Turns out, there is no tent city in Newton County.
Every now and then, a rumor will catch the wind and blow around town like that lawn sale sign you’ve seen a thousand times, a rumor that there is some big tent city somewhere around Covington, a congregation of homeless people living under scraps of plastic and tarps.
While the rumor has a kernel of truth, advocates for the homeless and Covington police said there is no large congregation. Homelessness in Newton County has become more acute since the recession started, and some homeless advocates said they may be more visible with the opening of a shelter, the Garden of Gethsemane on Turner Lake Circle, advocates and police said.
But there is no large congregation. Rod Myers, with Disciples Outreach Ministry, frequently goes into the wooded areas around the county with other volunteers to check on homeless people, following up on reports of a homeless person or checking up on a person they already found. He said there are “a handful,” or less than 10, scattered around the county who do live in makeshift tents.

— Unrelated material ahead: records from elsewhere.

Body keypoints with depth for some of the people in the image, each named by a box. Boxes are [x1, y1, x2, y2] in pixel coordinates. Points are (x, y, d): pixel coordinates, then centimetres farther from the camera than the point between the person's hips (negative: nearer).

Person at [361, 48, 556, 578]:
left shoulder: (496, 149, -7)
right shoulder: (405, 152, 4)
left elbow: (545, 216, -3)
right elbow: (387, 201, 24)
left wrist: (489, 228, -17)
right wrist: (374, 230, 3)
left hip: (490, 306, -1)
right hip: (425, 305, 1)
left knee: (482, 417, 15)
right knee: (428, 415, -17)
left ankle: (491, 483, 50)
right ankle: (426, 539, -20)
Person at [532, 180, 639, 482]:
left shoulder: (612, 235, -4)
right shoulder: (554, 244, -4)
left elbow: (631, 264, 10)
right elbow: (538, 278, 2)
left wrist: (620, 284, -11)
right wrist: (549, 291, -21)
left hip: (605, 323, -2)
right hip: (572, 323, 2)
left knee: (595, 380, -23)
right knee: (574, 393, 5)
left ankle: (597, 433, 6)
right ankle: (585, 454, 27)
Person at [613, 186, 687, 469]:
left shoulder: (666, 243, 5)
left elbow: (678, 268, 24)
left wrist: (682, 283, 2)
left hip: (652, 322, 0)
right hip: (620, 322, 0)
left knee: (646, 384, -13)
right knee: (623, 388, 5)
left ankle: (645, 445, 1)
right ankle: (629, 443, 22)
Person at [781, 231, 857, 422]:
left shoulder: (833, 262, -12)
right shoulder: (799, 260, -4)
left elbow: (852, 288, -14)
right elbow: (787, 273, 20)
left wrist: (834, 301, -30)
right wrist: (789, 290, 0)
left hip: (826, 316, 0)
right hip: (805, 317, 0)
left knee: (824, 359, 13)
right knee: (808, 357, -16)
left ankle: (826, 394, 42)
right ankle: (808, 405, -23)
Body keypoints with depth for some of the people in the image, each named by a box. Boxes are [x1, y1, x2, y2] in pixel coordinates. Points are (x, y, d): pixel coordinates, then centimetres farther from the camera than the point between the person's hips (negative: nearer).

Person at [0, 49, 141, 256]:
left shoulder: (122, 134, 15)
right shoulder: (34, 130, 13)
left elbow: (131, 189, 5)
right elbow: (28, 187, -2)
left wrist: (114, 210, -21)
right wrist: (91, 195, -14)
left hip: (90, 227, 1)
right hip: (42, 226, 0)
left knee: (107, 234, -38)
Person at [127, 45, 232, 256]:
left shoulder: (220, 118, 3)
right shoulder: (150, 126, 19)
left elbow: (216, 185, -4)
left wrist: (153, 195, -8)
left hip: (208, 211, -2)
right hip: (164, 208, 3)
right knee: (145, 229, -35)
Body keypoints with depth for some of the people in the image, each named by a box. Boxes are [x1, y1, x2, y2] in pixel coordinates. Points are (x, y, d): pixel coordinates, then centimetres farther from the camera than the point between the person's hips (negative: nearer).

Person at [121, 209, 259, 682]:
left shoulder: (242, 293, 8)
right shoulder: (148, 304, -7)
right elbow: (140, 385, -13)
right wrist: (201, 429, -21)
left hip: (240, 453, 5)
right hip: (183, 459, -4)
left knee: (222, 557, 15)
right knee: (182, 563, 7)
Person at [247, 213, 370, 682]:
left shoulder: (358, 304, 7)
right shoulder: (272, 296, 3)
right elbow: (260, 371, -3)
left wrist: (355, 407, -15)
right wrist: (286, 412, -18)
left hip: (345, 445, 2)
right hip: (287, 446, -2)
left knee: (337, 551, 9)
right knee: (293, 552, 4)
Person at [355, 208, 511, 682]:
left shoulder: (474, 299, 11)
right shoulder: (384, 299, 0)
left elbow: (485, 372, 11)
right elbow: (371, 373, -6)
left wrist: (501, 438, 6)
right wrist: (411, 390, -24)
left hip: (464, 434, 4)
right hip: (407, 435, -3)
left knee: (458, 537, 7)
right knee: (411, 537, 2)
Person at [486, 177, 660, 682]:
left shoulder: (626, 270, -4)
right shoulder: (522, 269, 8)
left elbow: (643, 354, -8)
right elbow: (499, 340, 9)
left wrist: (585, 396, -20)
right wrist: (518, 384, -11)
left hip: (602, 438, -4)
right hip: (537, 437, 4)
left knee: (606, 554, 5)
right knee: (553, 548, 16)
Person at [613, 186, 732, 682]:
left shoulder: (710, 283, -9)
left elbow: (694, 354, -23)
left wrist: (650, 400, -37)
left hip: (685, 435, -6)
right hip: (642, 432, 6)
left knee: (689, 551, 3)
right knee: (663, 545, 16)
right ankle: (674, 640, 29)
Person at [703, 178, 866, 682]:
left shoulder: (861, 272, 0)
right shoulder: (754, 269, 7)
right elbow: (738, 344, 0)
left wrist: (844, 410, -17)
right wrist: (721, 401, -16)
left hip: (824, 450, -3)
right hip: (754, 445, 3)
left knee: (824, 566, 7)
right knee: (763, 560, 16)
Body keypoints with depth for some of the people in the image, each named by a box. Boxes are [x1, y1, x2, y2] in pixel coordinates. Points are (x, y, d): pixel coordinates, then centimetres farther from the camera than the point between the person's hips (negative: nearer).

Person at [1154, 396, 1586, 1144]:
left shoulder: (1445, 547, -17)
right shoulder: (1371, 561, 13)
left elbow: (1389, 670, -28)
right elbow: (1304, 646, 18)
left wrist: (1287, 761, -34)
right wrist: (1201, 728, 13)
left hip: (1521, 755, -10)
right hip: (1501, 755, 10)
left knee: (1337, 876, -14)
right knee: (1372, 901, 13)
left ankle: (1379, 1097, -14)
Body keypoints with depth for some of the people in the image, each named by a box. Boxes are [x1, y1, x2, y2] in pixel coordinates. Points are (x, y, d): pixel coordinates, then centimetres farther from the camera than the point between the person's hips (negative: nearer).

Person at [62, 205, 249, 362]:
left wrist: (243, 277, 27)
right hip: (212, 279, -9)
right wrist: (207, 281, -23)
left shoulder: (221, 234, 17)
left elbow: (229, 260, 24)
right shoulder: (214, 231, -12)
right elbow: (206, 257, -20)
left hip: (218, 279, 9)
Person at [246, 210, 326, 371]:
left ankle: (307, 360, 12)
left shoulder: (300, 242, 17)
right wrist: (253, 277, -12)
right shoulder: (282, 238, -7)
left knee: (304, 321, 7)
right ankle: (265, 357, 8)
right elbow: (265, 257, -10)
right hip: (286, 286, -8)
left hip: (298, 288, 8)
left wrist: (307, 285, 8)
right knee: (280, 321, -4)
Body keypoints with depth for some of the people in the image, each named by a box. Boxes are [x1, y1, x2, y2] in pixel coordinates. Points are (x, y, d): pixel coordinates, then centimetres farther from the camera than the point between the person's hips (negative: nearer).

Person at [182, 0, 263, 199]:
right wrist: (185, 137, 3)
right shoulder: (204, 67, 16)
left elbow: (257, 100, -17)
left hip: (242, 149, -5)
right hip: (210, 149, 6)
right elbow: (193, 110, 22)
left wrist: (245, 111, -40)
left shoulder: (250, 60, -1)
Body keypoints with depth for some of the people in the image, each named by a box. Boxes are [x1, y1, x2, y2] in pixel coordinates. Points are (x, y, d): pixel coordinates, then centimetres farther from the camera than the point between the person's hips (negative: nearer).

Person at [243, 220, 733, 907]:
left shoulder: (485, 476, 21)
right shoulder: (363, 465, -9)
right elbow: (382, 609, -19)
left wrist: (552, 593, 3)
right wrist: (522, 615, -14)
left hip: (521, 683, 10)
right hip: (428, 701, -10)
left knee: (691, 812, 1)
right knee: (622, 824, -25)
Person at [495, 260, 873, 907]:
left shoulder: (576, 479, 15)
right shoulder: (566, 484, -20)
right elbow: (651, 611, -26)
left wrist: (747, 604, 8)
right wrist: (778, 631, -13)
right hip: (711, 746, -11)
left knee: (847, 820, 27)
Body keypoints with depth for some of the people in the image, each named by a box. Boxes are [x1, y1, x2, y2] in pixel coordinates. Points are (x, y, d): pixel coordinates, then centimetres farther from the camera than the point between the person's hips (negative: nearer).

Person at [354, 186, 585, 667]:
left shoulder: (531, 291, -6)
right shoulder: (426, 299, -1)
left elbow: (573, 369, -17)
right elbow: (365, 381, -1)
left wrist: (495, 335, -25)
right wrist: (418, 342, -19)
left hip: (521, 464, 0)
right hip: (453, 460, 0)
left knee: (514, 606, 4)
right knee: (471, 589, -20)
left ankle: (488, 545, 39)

Myers said he and the volunteers will talk to them a few minutes, tell them about the services around Newton County, such as the shelter, the Repairers of the Breach thrift store, ask them if they want help and leave military Meals Ready to Eat (MREs). If they find a makeshift shelter, they will leave a note and an MRE.
The people he finds “aren’t mad at the world,” he said, and may or may not be receptive to help. Some are content to live as they are, while others are afraid or ashamed to ask for help.
“Sometimes you get, ‘I’m OK,’ and other times people come forward and tell you what they can use,” Myers said.
Myers said he did not want to disclose the location of the people he is aware of for fear they will either be run off or others will steal what little belongings they have.
Myers, who also volunteers with the Repairers of the Breach, said other ministries and organizations, such as Journey Church, Eastridge Community Church and the Salvation Army, help out.
Detective Daniel Seals, of the Covington Police Department, said he hears reports of tent cities in the area occasionally, but they usually turn out to be bogus.
“We usually hear reports about once a year, but they don’t come to us (with reports); they go to (newspapers),” Seals said.
Patrol officers sometimes come across a person living under a bridge or underpass or sometimes in a tent, but they have not found any large congregations or tent cities.
“You just make sure they’re healthy and not trespassing on anybody’s property,” Seals said. “We’ll check them out, not in a criminal style initially. We verify name, date of birth and that they’re not wanted. Generally they’re not. They come on hard times for whatever reason and that’s where they find themselves. We let them know there’s a homeless shelter in town. We’ve even gone as far as to assist them in getting there.”
Finding a homeless youngster or a family with a child is a different matter, though. In that situation, he said the Department of Family and Children’s Services must be notified and shelter must be found for the child or the family.